··· GIVEN DATA
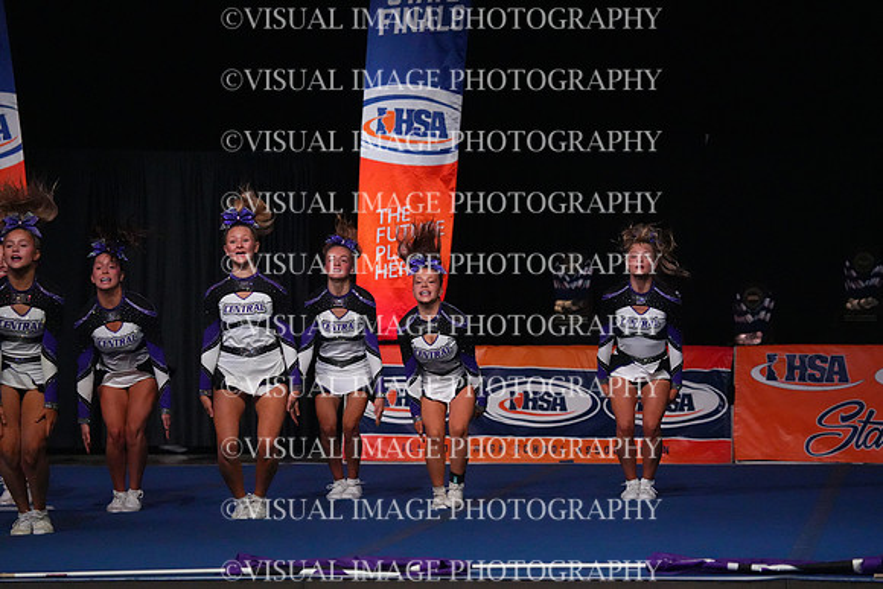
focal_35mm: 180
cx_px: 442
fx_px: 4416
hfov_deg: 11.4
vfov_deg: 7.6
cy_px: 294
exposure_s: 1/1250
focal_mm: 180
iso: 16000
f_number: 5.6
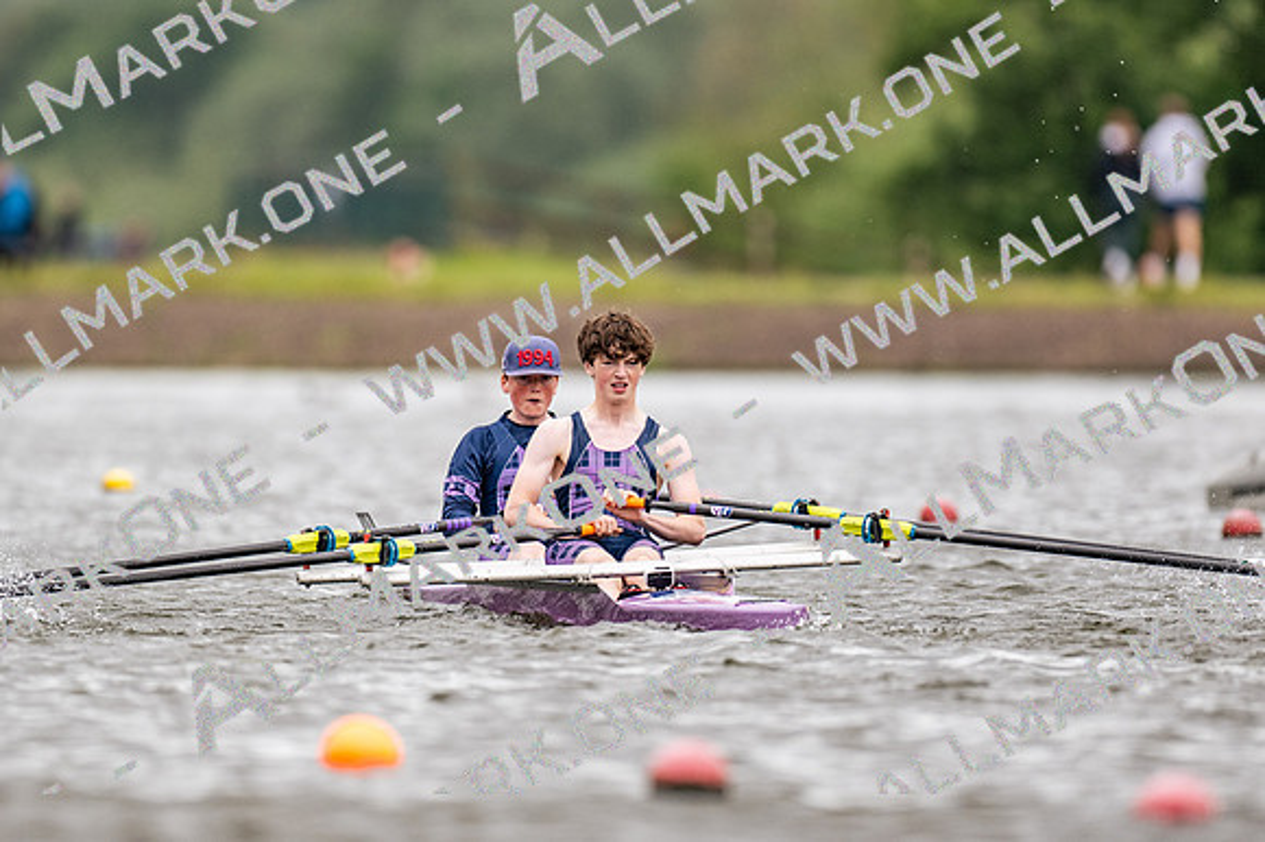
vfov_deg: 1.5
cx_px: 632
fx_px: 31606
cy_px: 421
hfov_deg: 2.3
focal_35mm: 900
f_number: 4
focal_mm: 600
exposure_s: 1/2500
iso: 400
······
* [WORK INSTRUCTIONS] Set down the material above as is, without any pictures.

* [TASK RESPONSE]
focal_35mm: 180
cx_px: 442
fx_px: 4416
hfov_deg: 11.4
vfov_deg: 7.6
cy_px: 294
exposure_s: 1/1250
focal_mm: 180
iso: 16000
f_number: 5.6
vfov_deg: 1.5
cx_px: 632
fx_px: 31606
cy_px: 421
hfov_deg: 2.3
focal_35mm: 900
f_number: 4
focal_mm: 600
exposure_s: 1/2500
iso: 400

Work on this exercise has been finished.